● **Required action**: Find every line in the items that contains the string "greenmilkconcepts", and copy each of those lines.

--

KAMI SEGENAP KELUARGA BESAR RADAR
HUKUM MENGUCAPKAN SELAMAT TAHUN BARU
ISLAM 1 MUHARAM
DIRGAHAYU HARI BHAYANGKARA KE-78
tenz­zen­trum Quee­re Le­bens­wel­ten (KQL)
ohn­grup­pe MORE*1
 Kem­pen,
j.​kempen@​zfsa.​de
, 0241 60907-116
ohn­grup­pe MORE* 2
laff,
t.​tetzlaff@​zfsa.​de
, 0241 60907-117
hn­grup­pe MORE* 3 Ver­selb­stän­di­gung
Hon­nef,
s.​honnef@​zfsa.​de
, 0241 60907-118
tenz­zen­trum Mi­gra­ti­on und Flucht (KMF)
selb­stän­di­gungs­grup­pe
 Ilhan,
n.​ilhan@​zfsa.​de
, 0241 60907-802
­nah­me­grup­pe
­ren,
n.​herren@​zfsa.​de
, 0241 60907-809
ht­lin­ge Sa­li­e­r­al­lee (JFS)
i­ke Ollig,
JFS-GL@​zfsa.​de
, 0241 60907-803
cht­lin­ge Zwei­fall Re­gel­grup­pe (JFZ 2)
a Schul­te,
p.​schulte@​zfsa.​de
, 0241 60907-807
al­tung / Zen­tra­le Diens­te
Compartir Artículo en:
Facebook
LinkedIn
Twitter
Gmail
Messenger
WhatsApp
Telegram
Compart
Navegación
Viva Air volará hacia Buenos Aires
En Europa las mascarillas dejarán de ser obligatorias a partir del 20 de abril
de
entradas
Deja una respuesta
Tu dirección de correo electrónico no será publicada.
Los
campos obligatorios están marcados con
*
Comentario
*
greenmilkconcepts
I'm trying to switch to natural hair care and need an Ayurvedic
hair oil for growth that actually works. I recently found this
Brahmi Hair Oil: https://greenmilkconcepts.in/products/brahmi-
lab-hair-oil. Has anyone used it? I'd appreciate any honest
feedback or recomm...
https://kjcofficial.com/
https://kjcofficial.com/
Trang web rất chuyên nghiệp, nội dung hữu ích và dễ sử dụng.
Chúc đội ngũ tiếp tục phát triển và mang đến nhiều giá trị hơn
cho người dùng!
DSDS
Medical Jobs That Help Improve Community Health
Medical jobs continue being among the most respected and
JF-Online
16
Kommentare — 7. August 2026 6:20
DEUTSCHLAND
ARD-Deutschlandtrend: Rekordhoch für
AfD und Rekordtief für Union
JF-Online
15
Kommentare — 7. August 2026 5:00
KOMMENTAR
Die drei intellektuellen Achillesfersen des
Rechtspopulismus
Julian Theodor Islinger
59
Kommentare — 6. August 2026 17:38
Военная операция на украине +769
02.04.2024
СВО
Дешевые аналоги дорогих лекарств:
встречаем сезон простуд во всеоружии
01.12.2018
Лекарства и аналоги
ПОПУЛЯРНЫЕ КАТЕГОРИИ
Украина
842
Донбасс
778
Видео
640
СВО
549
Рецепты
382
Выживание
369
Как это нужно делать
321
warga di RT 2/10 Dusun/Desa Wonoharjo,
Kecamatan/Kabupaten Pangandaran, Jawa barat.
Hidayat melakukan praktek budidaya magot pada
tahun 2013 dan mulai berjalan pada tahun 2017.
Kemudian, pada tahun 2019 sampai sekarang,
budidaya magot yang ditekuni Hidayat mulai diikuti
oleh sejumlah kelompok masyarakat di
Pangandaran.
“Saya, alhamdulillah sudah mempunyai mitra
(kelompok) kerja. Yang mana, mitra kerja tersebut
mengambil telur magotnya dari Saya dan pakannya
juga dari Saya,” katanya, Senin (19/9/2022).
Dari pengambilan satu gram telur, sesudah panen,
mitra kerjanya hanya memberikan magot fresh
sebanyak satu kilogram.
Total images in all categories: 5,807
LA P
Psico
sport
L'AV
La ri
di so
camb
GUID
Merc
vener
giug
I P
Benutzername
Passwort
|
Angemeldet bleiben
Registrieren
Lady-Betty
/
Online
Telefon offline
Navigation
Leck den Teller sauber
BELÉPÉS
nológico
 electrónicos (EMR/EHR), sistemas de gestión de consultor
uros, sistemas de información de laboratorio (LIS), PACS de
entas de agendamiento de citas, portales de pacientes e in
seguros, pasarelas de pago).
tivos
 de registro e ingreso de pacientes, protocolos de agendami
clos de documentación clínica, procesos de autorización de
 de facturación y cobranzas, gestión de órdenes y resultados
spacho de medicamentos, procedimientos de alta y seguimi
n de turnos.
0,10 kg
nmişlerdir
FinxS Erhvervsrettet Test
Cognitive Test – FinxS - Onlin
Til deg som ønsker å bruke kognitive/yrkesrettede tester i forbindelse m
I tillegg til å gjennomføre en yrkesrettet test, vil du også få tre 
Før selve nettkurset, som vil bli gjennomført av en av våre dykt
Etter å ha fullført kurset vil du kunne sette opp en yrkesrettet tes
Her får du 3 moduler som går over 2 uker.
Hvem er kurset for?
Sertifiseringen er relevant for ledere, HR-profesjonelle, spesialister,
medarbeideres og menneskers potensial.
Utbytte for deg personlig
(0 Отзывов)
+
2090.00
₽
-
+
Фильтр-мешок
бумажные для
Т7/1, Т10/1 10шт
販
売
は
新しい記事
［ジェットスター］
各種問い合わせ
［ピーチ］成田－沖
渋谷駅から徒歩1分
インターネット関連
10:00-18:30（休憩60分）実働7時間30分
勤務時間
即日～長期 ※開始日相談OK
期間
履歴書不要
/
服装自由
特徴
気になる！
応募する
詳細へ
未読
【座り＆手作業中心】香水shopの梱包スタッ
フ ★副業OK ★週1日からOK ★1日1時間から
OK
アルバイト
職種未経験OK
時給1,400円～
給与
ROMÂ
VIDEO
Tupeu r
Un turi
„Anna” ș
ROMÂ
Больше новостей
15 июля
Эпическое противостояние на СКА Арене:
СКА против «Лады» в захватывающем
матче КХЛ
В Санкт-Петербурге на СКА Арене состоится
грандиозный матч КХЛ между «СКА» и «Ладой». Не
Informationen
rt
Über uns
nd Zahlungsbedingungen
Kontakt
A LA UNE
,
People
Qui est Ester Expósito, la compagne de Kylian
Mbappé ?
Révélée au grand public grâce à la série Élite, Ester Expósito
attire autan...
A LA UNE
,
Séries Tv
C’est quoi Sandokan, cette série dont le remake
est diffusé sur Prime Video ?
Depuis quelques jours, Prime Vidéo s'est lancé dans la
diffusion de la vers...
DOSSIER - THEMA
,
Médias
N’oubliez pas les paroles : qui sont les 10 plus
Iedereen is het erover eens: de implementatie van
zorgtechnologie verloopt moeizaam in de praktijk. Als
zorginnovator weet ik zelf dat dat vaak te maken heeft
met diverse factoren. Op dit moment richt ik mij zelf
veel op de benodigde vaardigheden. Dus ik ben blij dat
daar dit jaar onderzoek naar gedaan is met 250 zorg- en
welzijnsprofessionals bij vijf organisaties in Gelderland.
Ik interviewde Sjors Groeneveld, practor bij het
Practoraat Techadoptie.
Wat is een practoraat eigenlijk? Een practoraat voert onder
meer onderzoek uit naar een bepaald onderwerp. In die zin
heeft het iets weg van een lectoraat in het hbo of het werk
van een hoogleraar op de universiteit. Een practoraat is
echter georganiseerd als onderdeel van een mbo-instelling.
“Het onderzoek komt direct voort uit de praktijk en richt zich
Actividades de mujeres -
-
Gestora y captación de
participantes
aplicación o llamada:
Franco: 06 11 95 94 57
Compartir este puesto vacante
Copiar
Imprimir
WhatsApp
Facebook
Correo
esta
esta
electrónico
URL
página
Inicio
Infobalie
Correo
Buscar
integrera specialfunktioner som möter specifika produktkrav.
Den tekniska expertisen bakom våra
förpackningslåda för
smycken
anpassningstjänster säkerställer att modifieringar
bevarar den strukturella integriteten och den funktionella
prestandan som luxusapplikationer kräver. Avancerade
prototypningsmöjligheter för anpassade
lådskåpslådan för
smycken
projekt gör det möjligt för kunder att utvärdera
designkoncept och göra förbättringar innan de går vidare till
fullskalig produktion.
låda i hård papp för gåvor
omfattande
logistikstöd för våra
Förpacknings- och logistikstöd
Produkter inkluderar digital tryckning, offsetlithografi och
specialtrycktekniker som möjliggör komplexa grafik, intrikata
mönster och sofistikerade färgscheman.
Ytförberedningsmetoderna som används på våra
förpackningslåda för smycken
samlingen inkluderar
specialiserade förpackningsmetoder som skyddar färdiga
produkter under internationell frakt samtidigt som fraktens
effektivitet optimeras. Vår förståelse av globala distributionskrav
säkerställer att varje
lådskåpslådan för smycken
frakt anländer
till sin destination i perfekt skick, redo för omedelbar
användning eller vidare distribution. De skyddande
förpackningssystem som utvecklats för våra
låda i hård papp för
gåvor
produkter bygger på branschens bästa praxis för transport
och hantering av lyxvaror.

--

● **Answer space**:
greenmilkconcepts
Brahmi Hair Oil: https://greenmilkconcepts.in/products/brahmi-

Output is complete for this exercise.